Chiara Bortoluzzi

The genetic diversity harboured in a genome can have major phenotypic effects, both beneficial (e.g. adaptation) or detrimental (inbreeding depression). The work described in this thesis contributes to our understanding of the complex interplay between demography and selection in the chicken genome. I analysed genotype and sequence data from several local chicken breeds to answer questions about the underlying mechanisms that shape genomic and deleterious variation. Moreover, by means of population genomics, comparative genomics, and functional genomics I was able to unravel the genetic basis of ptilopody and develop a tool to rank variants based on their likelihood of being functional. With this thesis I provide a comprehensive overview on the importance of demographic and functional characterisation studies aiming to conserve diversity in a species genome.

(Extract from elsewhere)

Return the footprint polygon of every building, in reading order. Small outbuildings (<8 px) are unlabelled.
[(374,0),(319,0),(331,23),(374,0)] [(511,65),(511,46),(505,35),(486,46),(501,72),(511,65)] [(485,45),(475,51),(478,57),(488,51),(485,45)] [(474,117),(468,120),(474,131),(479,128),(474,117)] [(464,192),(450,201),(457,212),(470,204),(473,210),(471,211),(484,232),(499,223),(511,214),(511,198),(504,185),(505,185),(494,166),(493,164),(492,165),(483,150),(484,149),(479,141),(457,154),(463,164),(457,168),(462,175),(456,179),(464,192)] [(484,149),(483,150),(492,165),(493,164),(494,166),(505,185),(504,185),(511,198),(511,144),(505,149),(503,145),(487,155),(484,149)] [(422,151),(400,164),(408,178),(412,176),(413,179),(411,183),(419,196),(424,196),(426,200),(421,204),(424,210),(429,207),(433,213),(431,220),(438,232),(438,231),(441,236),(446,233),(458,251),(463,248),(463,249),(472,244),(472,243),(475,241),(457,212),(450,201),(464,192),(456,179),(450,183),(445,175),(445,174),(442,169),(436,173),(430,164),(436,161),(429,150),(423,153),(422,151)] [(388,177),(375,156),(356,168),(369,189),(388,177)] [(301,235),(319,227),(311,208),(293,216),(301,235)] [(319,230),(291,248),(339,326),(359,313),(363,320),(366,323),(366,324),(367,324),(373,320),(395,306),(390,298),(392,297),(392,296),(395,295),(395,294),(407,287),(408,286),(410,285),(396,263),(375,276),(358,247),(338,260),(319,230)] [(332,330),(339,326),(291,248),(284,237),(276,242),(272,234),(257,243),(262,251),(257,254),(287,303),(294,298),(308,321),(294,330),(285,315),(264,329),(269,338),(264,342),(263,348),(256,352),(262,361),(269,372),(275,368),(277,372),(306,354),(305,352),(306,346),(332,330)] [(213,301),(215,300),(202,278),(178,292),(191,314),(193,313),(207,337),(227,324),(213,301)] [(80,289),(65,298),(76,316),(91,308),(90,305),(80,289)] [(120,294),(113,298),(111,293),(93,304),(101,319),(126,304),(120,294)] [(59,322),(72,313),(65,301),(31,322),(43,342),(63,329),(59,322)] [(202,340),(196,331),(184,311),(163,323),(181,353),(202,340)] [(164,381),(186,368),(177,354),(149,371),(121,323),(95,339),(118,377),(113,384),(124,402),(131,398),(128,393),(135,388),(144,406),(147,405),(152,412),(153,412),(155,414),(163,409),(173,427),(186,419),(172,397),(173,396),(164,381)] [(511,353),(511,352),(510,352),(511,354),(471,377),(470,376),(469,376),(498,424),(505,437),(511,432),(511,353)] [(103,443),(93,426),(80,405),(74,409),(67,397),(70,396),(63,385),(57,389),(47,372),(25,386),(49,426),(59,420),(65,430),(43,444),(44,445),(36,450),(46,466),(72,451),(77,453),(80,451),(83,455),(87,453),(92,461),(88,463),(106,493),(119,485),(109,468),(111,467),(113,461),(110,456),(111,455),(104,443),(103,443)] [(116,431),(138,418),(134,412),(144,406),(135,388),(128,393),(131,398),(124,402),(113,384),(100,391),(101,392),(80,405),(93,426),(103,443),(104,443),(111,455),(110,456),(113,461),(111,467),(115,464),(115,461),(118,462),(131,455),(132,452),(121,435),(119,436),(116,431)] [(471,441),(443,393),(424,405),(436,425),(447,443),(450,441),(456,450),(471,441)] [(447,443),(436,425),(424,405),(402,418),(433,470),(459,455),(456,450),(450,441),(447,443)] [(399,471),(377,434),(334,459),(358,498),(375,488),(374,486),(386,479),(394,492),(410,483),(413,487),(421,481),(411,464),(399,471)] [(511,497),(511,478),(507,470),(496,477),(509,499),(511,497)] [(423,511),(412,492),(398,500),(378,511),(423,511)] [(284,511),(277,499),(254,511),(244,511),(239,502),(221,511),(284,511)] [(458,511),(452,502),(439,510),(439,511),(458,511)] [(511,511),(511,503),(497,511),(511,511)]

In Chapter 2 I characterise the genetic diversity, demographic history, and level of inbreeding of 37 traditional Dutch chicken breeds to guide conservation efforts and management strategies. I show that large fowls and true bantams were the source populations of recently created neo-bantam breeds, with which they share a high proportion of their alleles. I observe that neo-bantams display genetic signatures of back-crossing, often pursued for phenotype selection. By contrasting the genetic diversity and level of inbreeding of traditional breeds with that of commercial white egg layers, I highlight the importance of using markers to inform breeding programmes on potentially harmful homozygosity to prevent loss of genetic diversity.

In Chapter 3 I examine the genomic consequences of the severe domestication bottleneck and the recent breed formation bottleneck. I show that, despite the rather similar genome-wide heterozygosity, recently bottlenecked populations have a higher proportion of deleterious variants relative to populations that have been small for longer time. In fact, in recently bottlenecked populations, genetic drift and recent inbreeding are mostly responsible for the observed genome-wide homozygosity. I also observe that deleterious variants tend to be found in long tracts of homozygous genotypes (ROHs), possibly suggesting a link with inbreeding depression.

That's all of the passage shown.